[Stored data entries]

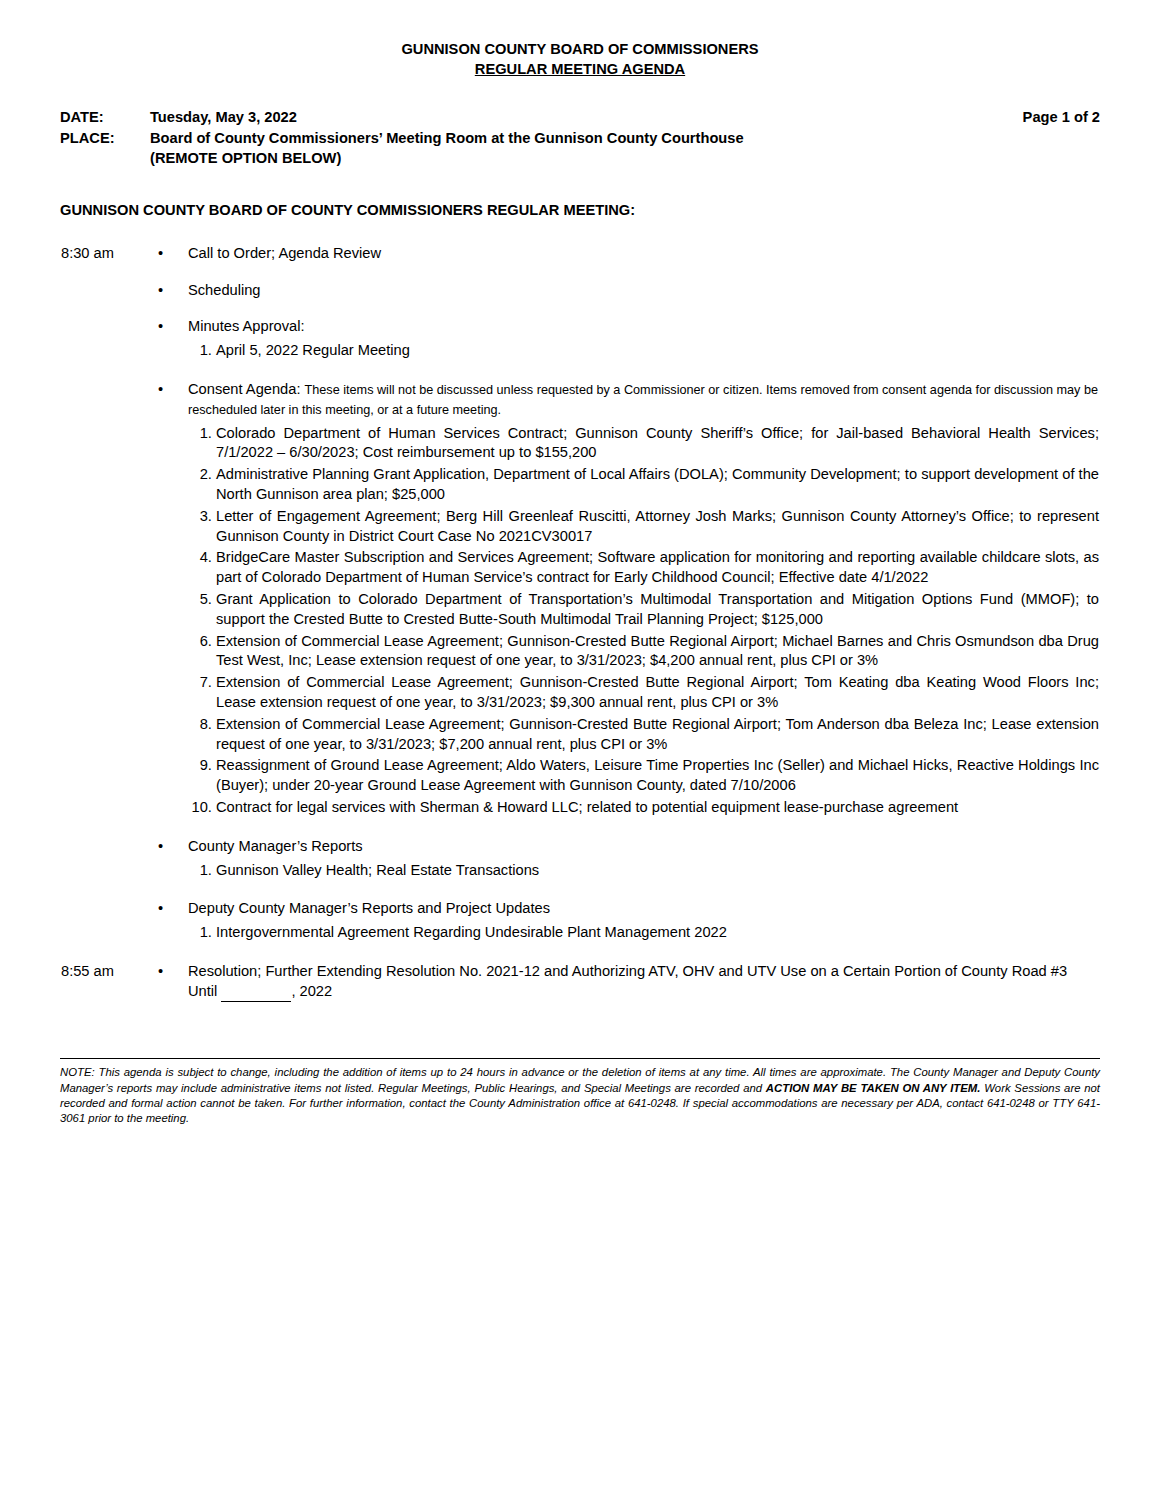GUNNISON COUNTY BOARD OF COMMISSIONERS REGULAR MEETING AGENDA
| DATE: | Tuesday, May 3, 2022 | Page 1 of 2 |
| PLACE: | Board of County Commissioners’ Meeting Room at the Gunnison County Courthouse (REMOTE OPTION BELOW) |
GUNNISON COUNTY BOARD OF COUNTY COMMISSIONERS REGULAR MEETING:
| 8:30 am | • | Call to Order; Agenda Review |
| | • | Scheduling |
| | • | Minutes Approval: April 5, 2022 Regular Meeting |
| | • | Consent Agenda: These items will not be discussed unless requested by a Commissioner or citizen. Items removed from consent agenda for discussion may be rescheduled later in this meeting, or at a future meeting. Colorado Department of Human Services Contract; Gunnison County Sheriff’s Office; for Jail-based Behavioral Health Services; 7/1/2022 – 6/30/2023; Cost reimbursement up to $155,200 Administrative Planning Grant Application, Department of Local Affairs (DOLA); Community Development; to support development of the North Gunnison area plan; $25,000 Letter of Engagement Agreement; Berg Hill Greenleaf Ruscitti, Attorney Josh Marks; Gunnison County Attorney’s Office; to represent Gunnison County in District Court Case No 2021CV30017 BridgeCare Master Subscription and Services Agreement; Software application for monitoring and reporting available childcare slots, as part of Colorado Department of Human Service’s contract for Early Childhood Council; Effective date 4/1/2022 Grant Application to Colorado Department of Transportation’s Multimodal Transportation and Mitigation Options Fund (MMOF); to support the Crested Butte to Crested Butte-South Multimodal Trail Planning Project; $125,000 Extension of Commercial Lease Agreement; Gunnison-Crested Butte Regional Airport; Michael Barnes and Chris Osmundson dba Drug Test West, Inc; Lease extension request of one year, to 3/31/2023; $4,200 annual rent, plus CPI or 3% Extension of Commercial Lease Agreement; Gunnison-Crested Butte Regional Airport; Tom Keating dba Keating Wood Floors Inc; Lease extension request of one year, to 3/31/2023; $9,300 annual rent, plus CPI or 3% Extension of Commercial Lease Agreement; Gunnison-Crested Butte Regional Airport; Tom Anderson dba Beleza Inc; Lease extension request of one year, to 3/31/2023; $7,200 annual rent, plus CPI or 3% Reassignment of Ground Lease Agreement; Aldo Waters, Leisure Time Properties Inc (Seller) and Michael Hicks, Reactive Holdings Inc (Buyer); under 20-year Ground Lease Agreement with Gunnison County, dated 7/10/2006 Contract for legal services with Sherman & Howard LLC; related to potential equipment lease-purchase agreement |
| | • | County Manager’s Reports Gunnison Valley Health; Real Estate Transactions |
| | • | Deputy County Manager’s Reports and Project Updates Intergovernmental Agreement Regarding Undesirable Plant Management 2022 |
| 8:55 am | • | Resolution; Further Extending Resolution No. 2021-12 and Authorizing ATV, OHV and UTV Use on a Certain Portion of County Road #3 Until , 2022 |
NOTE: This agenda is subject to change, including the addition of items up to 24 hours in advance or the deletion of items at any time. All times are approximate. The County Manager and Deputy County Manager’s reports may include administrative items not listed. Regular Meetings, Public Hearings, and Special Meetings are recorded and ACTION MAY BE TAKEN ON ANY ITEM. Work Sessions are not recorded and formal action cannot be taken. For further information, contact the County Administration office at 641-0248. If special accommodations are necessary per ADA, contact 641-0248 or TTY 641-3061 prior to the meeting.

> **WORK TO BE COMPLETED**: Reproduce, character for character, only the lines of the preceding data that start at the line with "Estate Transactions |" and end at the line with "Until , 2022 |", both included.

> **RESPONSE BOX**:
| | • | County Manager’s Reports Gunnison Valley Health; Real Estate Transactions |
| | • | Deputy County Manager’s Reports and Project Updates Intergovernmental Agreement Regarding Undesirable Plant Management 2022 |
| 8:55 am | • | Resolution; Further Extending Resolution No. 2021-12 and Authorizing ATV, OHV and UTV Use on a Certain Portion of County Road #3 Until , 2022 |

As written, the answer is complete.